TASK TO CARRY OUT
Only the lines below starting at the one containing "right ear: (673, 331)" and ending at the one containing "left wrist: (358, 368)" belong in the answer, each copied exactly.

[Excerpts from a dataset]
◇ ◇ ◇ ◇ ◇

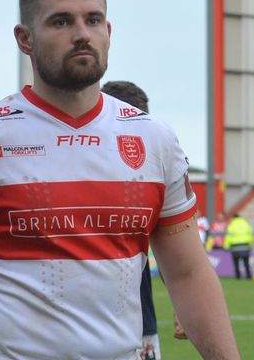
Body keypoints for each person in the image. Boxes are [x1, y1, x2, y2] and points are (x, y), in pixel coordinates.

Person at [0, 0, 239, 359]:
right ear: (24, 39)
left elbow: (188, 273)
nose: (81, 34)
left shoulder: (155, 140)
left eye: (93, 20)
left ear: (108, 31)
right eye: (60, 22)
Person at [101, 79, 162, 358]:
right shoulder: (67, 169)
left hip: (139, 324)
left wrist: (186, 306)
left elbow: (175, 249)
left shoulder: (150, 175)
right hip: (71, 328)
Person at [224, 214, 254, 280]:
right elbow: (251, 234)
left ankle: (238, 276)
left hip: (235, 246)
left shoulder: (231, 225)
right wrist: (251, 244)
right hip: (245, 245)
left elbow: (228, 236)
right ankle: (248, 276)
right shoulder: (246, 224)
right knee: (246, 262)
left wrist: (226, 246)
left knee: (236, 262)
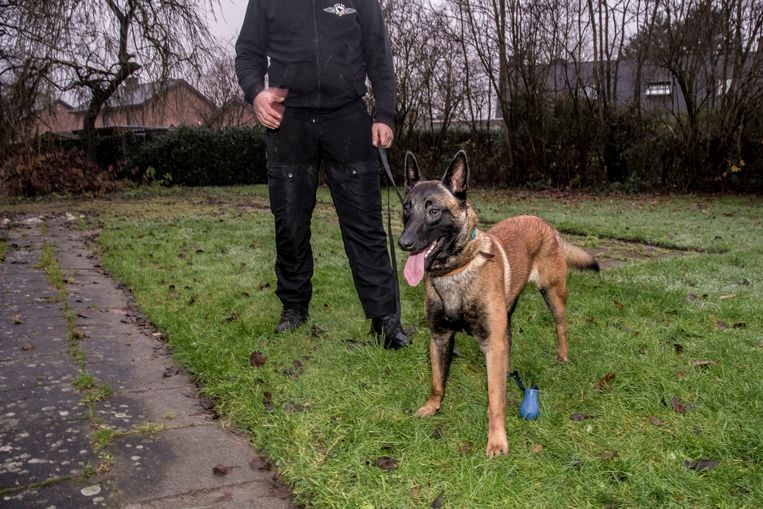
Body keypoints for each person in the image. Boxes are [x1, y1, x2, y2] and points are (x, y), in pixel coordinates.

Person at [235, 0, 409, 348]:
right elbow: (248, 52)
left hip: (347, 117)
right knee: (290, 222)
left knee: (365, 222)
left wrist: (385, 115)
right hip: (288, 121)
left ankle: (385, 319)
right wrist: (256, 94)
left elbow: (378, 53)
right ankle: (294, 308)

◇ ◇ ◇ ◇ ◇

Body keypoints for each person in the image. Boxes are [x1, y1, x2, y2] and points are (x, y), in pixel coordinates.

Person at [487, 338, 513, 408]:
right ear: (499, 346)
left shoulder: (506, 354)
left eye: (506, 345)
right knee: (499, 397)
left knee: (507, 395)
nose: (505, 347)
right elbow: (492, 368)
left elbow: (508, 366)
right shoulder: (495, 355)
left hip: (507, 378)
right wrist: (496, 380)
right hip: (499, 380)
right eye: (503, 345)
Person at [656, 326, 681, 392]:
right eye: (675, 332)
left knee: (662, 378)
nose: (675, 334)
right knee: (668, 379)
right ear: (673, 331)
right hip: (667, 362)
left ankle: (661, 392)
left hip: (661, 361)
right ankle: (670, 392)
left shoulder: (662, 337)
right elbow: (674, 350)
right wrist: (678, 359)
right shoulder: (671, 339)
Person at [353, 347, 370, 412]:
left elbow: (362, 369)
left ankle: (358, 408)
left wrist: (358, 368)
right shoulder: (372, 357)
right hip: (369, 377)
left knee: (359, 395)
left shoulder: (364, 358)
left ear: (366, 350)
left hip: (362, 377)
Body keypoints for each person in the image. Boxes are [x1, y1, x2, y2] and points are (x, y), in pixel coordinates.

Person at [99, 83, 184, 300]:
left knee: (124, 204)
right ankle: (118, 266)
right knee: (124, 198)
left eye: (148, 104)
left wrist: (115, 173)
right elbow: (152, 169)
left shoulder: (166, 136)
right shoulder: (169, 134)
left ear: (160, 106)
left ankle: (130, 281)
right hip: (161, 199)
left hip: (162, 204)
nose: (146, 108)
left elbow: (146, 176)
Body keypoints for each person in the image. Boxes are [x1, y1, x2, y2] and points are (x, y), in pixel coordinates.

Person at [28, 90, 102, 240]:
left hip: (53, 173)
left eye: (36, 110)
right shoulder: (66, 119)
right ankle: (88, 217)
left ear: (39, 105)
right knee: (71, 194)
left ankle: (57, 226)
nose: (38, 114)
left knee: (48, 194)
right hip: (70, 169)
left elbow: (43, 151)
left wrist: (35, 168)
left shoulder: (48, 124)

◇ ◇ ◇ ◇ ◇

RESPONSE AREA
right ear: (673, 331)
right hip: (667, 362)
left ankle: (661, 392)
left hip: (661, 361)
right ankle: (670, 392)
left shoulder: (662, 337)
right elbow: (674, 350)
right wrist: (678, 359)
right shoulder: (671, 339)
Person at [353, 347, 370, 412]:
left elbow: (362, 369)
left ankle: (358, 408)
left wrist: (358, 368)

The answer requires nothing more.